═════ ENTRIES SHOWN
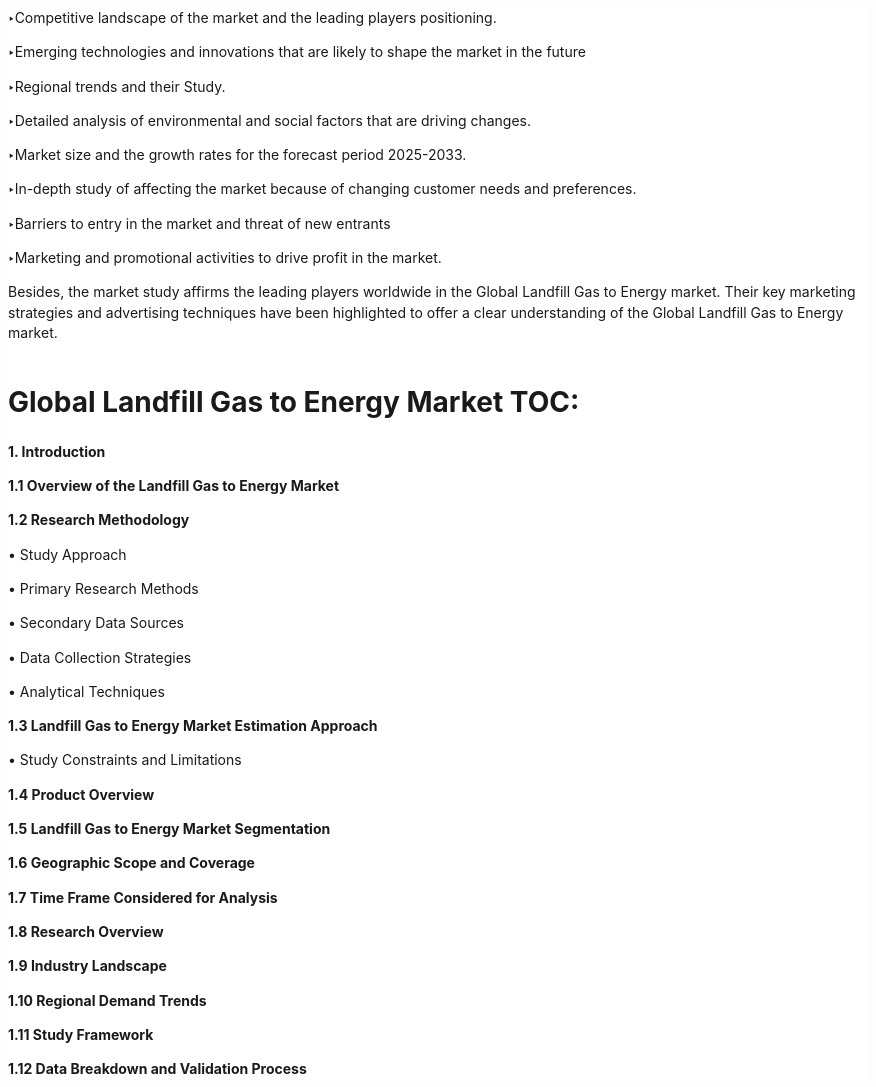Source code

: <strong>‣</strong>Competitive landscape of the market and the leading players positioning.

<strong>‣</strong>Emerging technologies and innovations that are likely to shape the market in the future

<strong>‣</strong>Regional trends and their Study.

<strong>‣</strong>Detailed analysis of environmental and social factors that are driving changes.

<strong>‣</strong>Market size and the growth rates for the forecast period 2025-2033.

<strong>‣</strong>In-depth study of affecting the market because of changing customer needs and preferences.

<strong>‣</strong>Barriers to entry in the market and threat of new entrants

<strong>‣</strong>Marketing and promotional activities to drive profit in the market.

Besides, the market study affirms the leading players worldwide in the Global Landfill Gas to Energy market. Their key marketing strategies and advertising techniques have been highlighted to offer a clear understanding of the Global Landfill Gas to Energy market.

# <strong>Global Landfill Gas to Energy Market TOC:</strong>

<strong>1. Introduction</strong>

<strong>1.1 Overview of the Landfill Gas to Energy Market</strong>

<strong>1.2 Research Methodology</strong>

• Study Approach

• Primary Research Methods

• Secondary Data Sources

• Data Collection Strategies

• Analytical Techniques

<strong>1.3 Landfill Gas to Energy Market Estimation Approach</strong>

• Study Constraints and Limitations

<strong>1.4 Product Overview</strong>

<strong>1.5 Landfill Gas to Energy Market Segmentation</strong>

<strong>1.6 Geographic Scope and Coverage</strong>

<strong>1.7 Time Frame Considered for Analysis</strong>

<strong>1.8 Research Overview</strong>

<strong>1.9 Industry Landscape</strong>

<strong>1.10 Regional Demand Trends</strong>

<strong>1.11 Study Framework</strong>

<strong>1.12 Data Breakdown and Validation Process</strong>
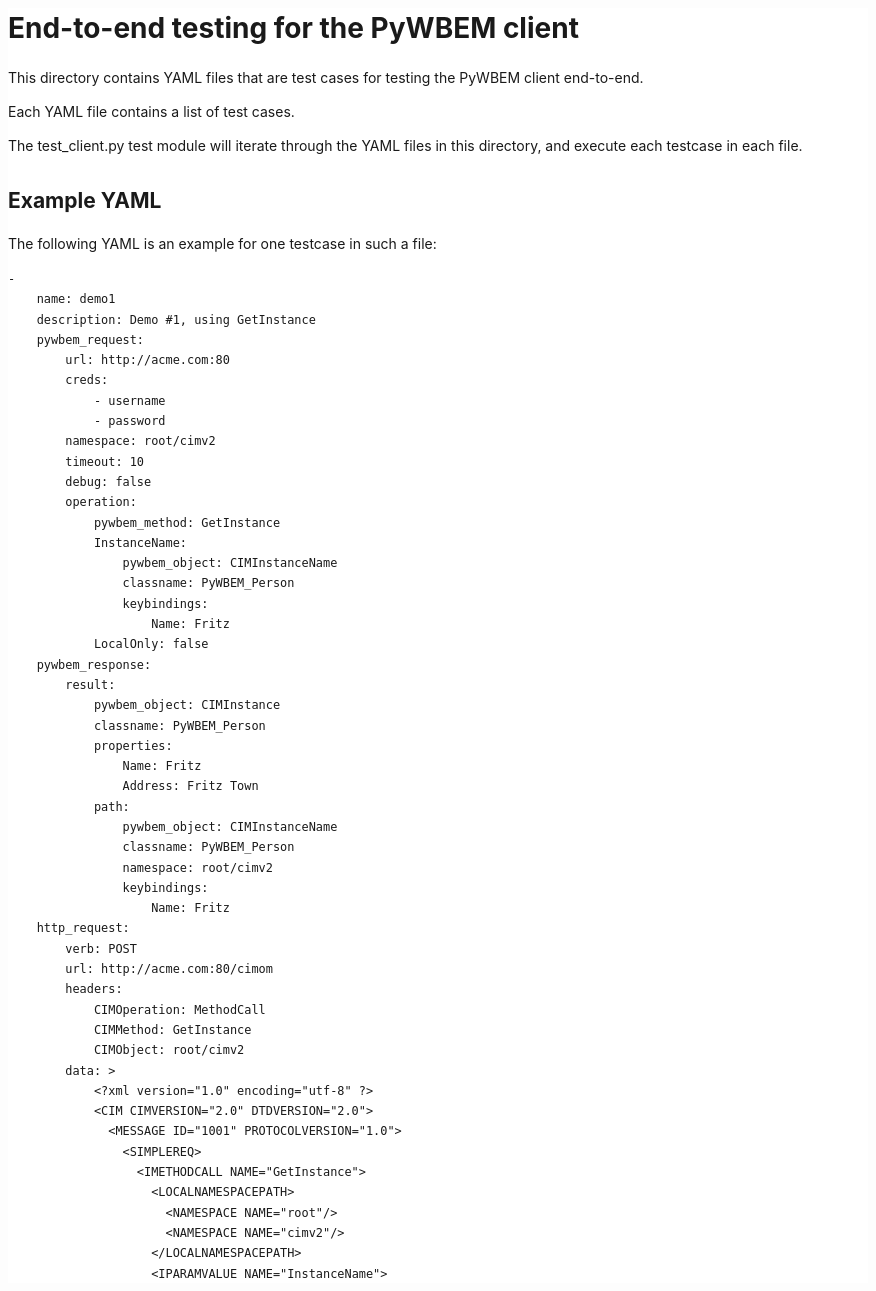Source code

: End-to-end testing for the PyWBEM client
========================================

This directory contains YAML files that are test cases for testing the PyWBEM
client end-to-end.

Each YAML file contains a list of test cases.

The test_client.py test module will iterate through the YAML files in this
directory, and execute each testcase in each file.

Example YAML
------------

The following YAML is an example for one testcase in such a file:

    -
        name: demo1
        description: Demo #1, using GetInstance
        pywbem_request:
            url: http://acme.com:80
            creds:
                - username
                - password
            namespace: root/cimv2
            timeout: 10
            debug: false
            operation:
                pywbem_method: GetInstance
                InstanceName:
                    pywbem_object: CIMInstanceName
                    classname: PyWBEM_Person
                    keybindings:
                        Name: Fritz
                LocalOnly: false
        pywbem_response:
            result:
                pywbem_object: CIMInstance
                classname: PyWBEM_Person
                properties:
                    Name: Fritz
                    Address: Fritz Town
                path:
                    pywbem_object: CIMInstanceName
                    classname: PyWBEM_Person
                    namespace: root/cimv2
                    keybindings:
                        Name: Fritz
        http_request:
            verb: POST
            url: http://acme.com:80/cimom
            headers:
                CIMOperation: MethodCall
                CIMMethod: GetInstance
                CIMObject: root/cimv2
            data: >
                <?xml version="1.0" encoding="utf-8" ?>
                <CIM CIMVERSION="2.0" DTDVERSION="2.0">
                  <MESSAGE ID="1001" PROTOCOLVERSION="1.0">
                    <SIMPLEREQ>
                      <IMETHODCALL NAME="GetInstance">
                        <LOCALNAMESPACEPATH>
                          <NAMESPACE NAME="root"/>
                          <NAMESPACE NAME="cimv2"/>
                        </LOCALNAMESPACEPATH>
                        <IPARAMVALUE NAME="InstanceName">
══════════
▸ **WORK INSTRUCTIONS**:
Retype all of the material above line for line, with every character unchanged, and leave the pictures out.

▸ **TASK OUTPUT**:
Source code

: <strong>‣</strong>Competitive landscape of the market and the leading players positioning.

<strong>‣</strong>Emerging technologies and innovations that are likely to shape the market in the future

<strong>‣</strong>Regional trends and their Study.

<strong>‣</strong>Detailed analysis of environmental and social factors that are driving changes.

<strong>‣</strong>Market size and the growth rates for the forecast period 2025-2033.

<strong>‣</strong>In-depth study of affecting the market because of changing customer needs and preferences.

<strong>‣</strong>Barriers to entry in the market and threat of new entrants

<strong>‣</strong>Marketing and promotional activities to drive profit in the market.

Besides, the market study affirms the leading players worldwide in the Global Landfill Gas to Energy market. Their key marketing strategies and advertising techniques have been highlighted to offer a clear understanding of the Global Landfill Gas to Energy market.

# <strong>Global Landfill Gas to Energy Market TOC:</strong>

<strong>1. Introduction</strong>

<strong>1.1 Overview of the Landfill Gas to Energy Market</strong>

<strong>1.2 Research Methodology</strong>

• Study Approach

• Primary Research Methods

• Secondary Data Sources

• Data Collection Strategies

• Analytical Techniques

<strong>1.3 Landfill Gas to Energy Market Estimation Approach</strong>

• Study Constraints and Limitations

<strong>1.4 Product Overview</strong>

<strong>1.5 Landfill Gas to Energy Market Segmentation</strong>

<strong>1.6 Geographic Scope and Coverage</strong>

<strong>1.7 Time Frame Considered for Analysis</strong>

<strong>1.8 Research Overview</strong>

<strong>1.9 Industry Landscape</strong>

<strong>1.10 Regional Demand Trends</strong>

<strong>1.11 Study Framework</strong>

<strong>1.12 Data Breakdown and Validation Process</strong>
Source code

: End-to-end testing for the PyWBEM client
========================================

This directory contains YAML files that are test cases for testing the PyWBEM
client end-to-end.

Each YAML file contains a list of test cases.

The test_client.py test module will iterate through the YAML files in this
directory, and execute each testcase in each file.

Example YAML
------------

The following YAML is an example for one testcase in such a file:

    -
        name: demo1
        description: Demo #1, using GetInstance
        pywbem_request:
            url: http://acme.com:80
            creds:
                - username
                - password
            namespace: root/cimv2
            timeout: 10
            debug: false
            operation:
                pywbem_method: GetInstance
                InstanceName:
                    pywbem_object: CIMInstanceName
                    classname: PyWBEM_Person
                    keybindings:
                        Name: Fritz
                LocalOnly: false
        pywbem_response:
            result:
                pywbem_object: CIMInstance
                classname: PyWBEM_Person
                properties:
                    Name: Fritz
                    Address: Fritz Town
                path:
                    pywbem_object: CIMInstanceName
                    classname: PyWBEM_Person
                    namespace: root/cimv2
                    keybindings:
                        Name: Fritz
        http_request:
            verb: POST
            url: http://acme.com:80/cimom
            headers:
                CIMOperation: MethodCall
                CIMMethod: GetInstance
                CIMObject: root/cimv2
            data: >
                <?xml version="1.0" encoding="utf-8" ?>
                <CIM CIMVERSION="2.0" DTDVERSION="2.0">
                  <MESSAGE ID="1001" PROTOCOLVERSION="1.0">
                    <SIMPLEREQ>
                      <IMETHODCALL NAME="GetInstance">
                        <LOCALNAMESPACEPATH>
                          <NAMESPACE NAME="root"/>
                          <NAMESPACE NAME="cimv2"/>
                        </LOCALNAMESPACEPATH>
                        <IPARAMVALUE NAME="InstanceName">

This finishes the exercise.